Panofsky’s comment about the dates being wrong for a deliberately-constructed artificial language (as such; not including newly-created scripts or alphabets to render a language) is absolutely right, and Friedman’s ignorance of even that – his own field – is once more evident.  It is another item in proof that Panofsky was already better acquainted with the history than was Friedman.  Panofsky also knows of O’Neill’s paper, published in 1944, though his knowledge of Alberti had long been part of his own scholarly repertoire. As, I expect, was his knowledge of medieval and Renaissance palaeography, essential to provenancing manuscripts and evinced by his familiarity with the books of which Friedman was still ignorant, though already had referred to them during their talk. His allusion to hieroglyphics is most likely to refer to the Hieroglyphica of Horapollo which has made such an impression on Dürer (among others). The edition by Boas includes some of Dürer’s drawings and an essay on the subject.

  • George Boas (ed. and trans.), The Hieroglyphics of Horapollo. (Boas’ translation was first published in 1950 but my copy is the 1993 edition which I think to be preferred. It includes a new foreword by Anthony T. Grafton)

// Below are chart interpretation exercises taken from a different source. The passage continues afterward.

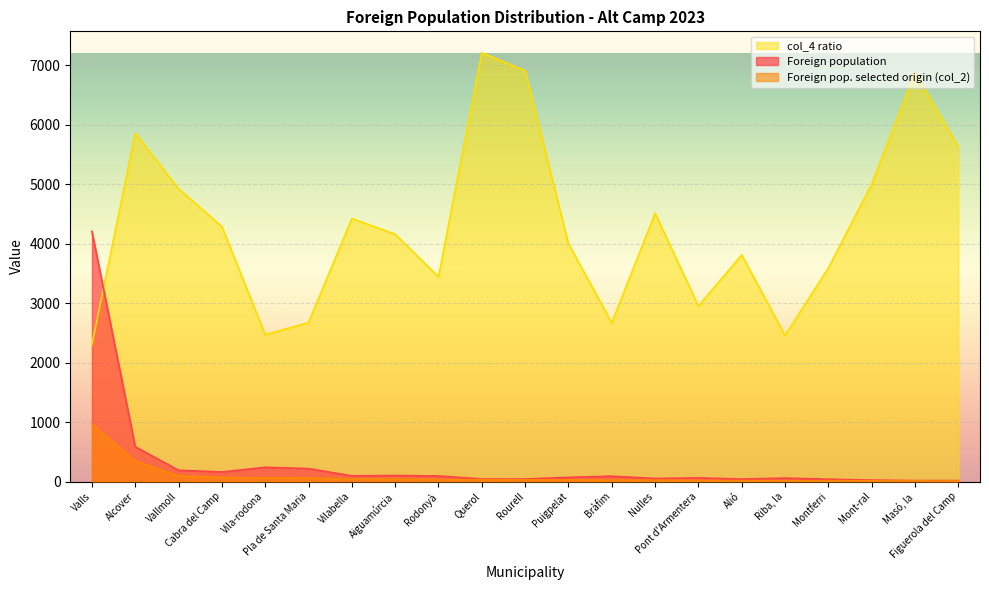

List the labels in order of Foreign pop. selected origin (col_2) value, largest first.

Valls, Alcover, Vallmoll, Cabra del Camp, Vila-rodona, Pla de Santa Maria, Vilabella, Aiguamúrcia, Rodonyà, Querol, Rourell, Puigpelat, Bràfim, Nulles, Pont d'Armentera, Alió, Riba, la, Montferri, Mont-ral, Masó, la, Figuerola del Camp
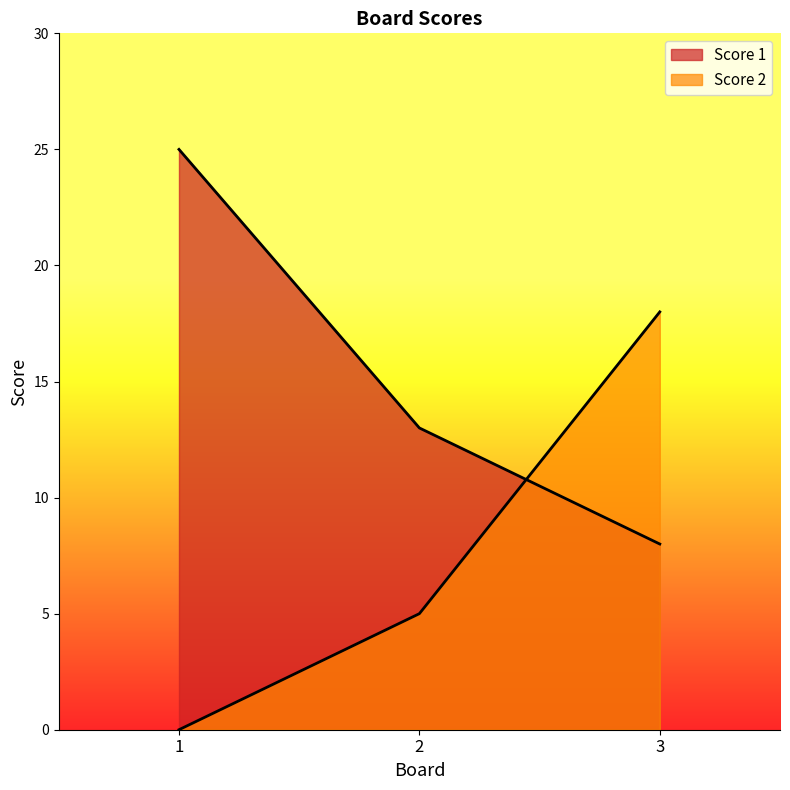

True or false: Score 1 has a value of 23 at 2.

False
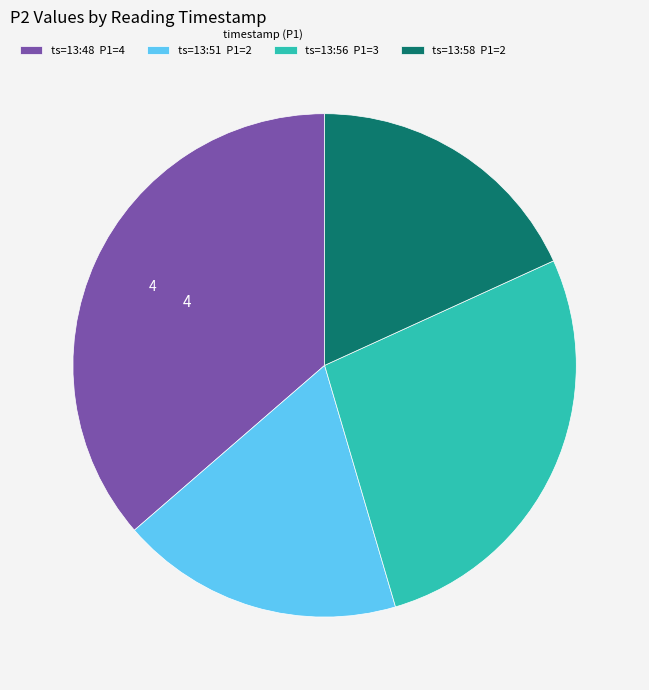

Is the sum of ts=13:56 P1=3 and ts=13:58 P1=2 greater than half?

No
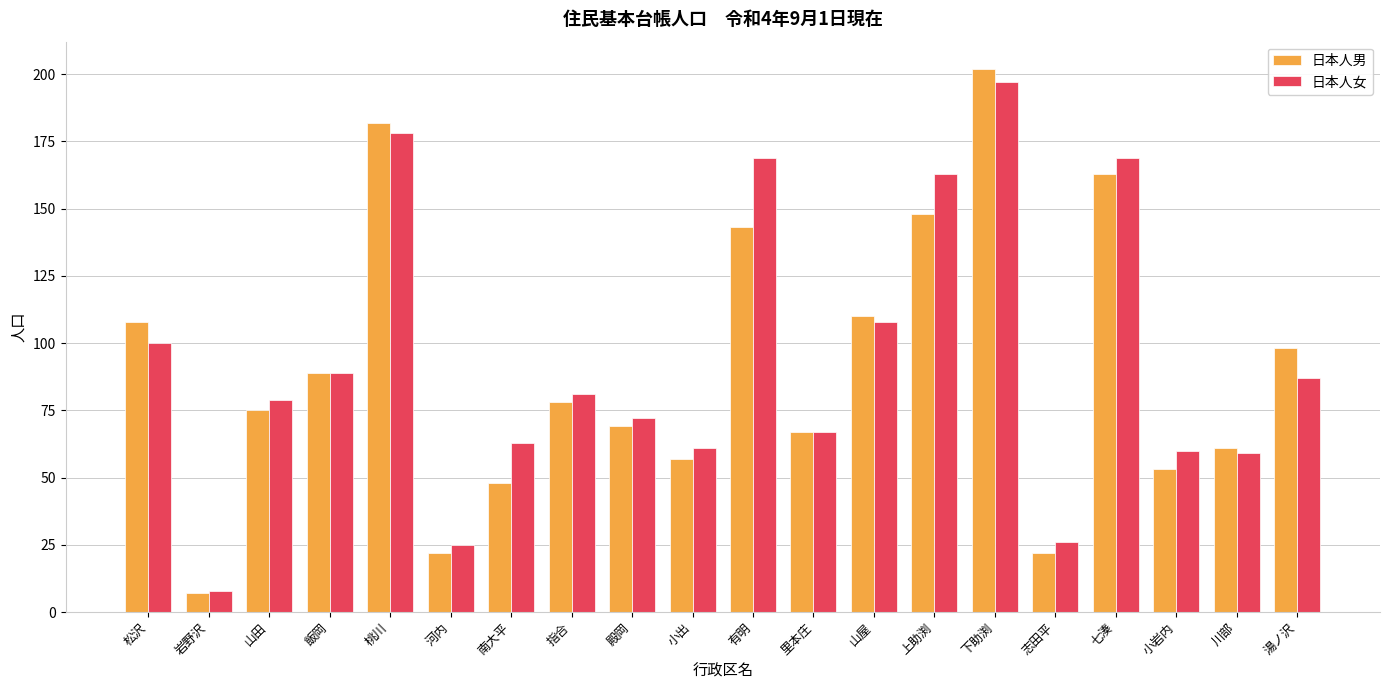

What is the greatest value displayed?

202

SUMMATION:  In my view, the assumptions made by Friedman, and the ‘theory’ on which his mind was already set – combined with his arrogance and ignorance of the basics needed to form a valid preliminary assessment of any medieval manuscript, but especially one whose content was obscure and imagery anomalous, effectively deterred Panofsky from bothering to provide Friedman with any informed comment on the manuscript’s imagery. It also – in my opinion- led him to avoid giving his personal assessment of the manuscript’s cultural origin, script or iconography. I read his responses chiefly as intended to ensure Friedman had no further excuse for contact.

See also:

  • Erwin Panofsky, Korrespondenz 1910 bis 1968. Eine kommentierte Auswahl in fünf Bänden, hrsg. von Dieter Wuttke (Wiesbaden: Harrassowitz Verlag):  Bd. I,Korrespondenz 1910 bis 1936 (2001); Bd. II,Korrespondenz 1936–1949 (2003).  English reviews e.g. International Journal of the Classical Tradition, Vol.11 (2004) Dec (Issue 2), pp. 280-292.

 

Bibliothek Warburg, Kulturwissenschaftliche Bibliographie zum Nachleben der Antike, I, Leipzig and Berlin, 1934, page 96, No. 386.

NOTE: This document is reproduced by the present author by permission and should not be taken and re-used without (1) reference to the present author (as ‘finder’); (2) to this blog-post and (3) seeking permission for re-use from Yale University’s Beinecke Rare Books and Manuscripts library. A fee may be required.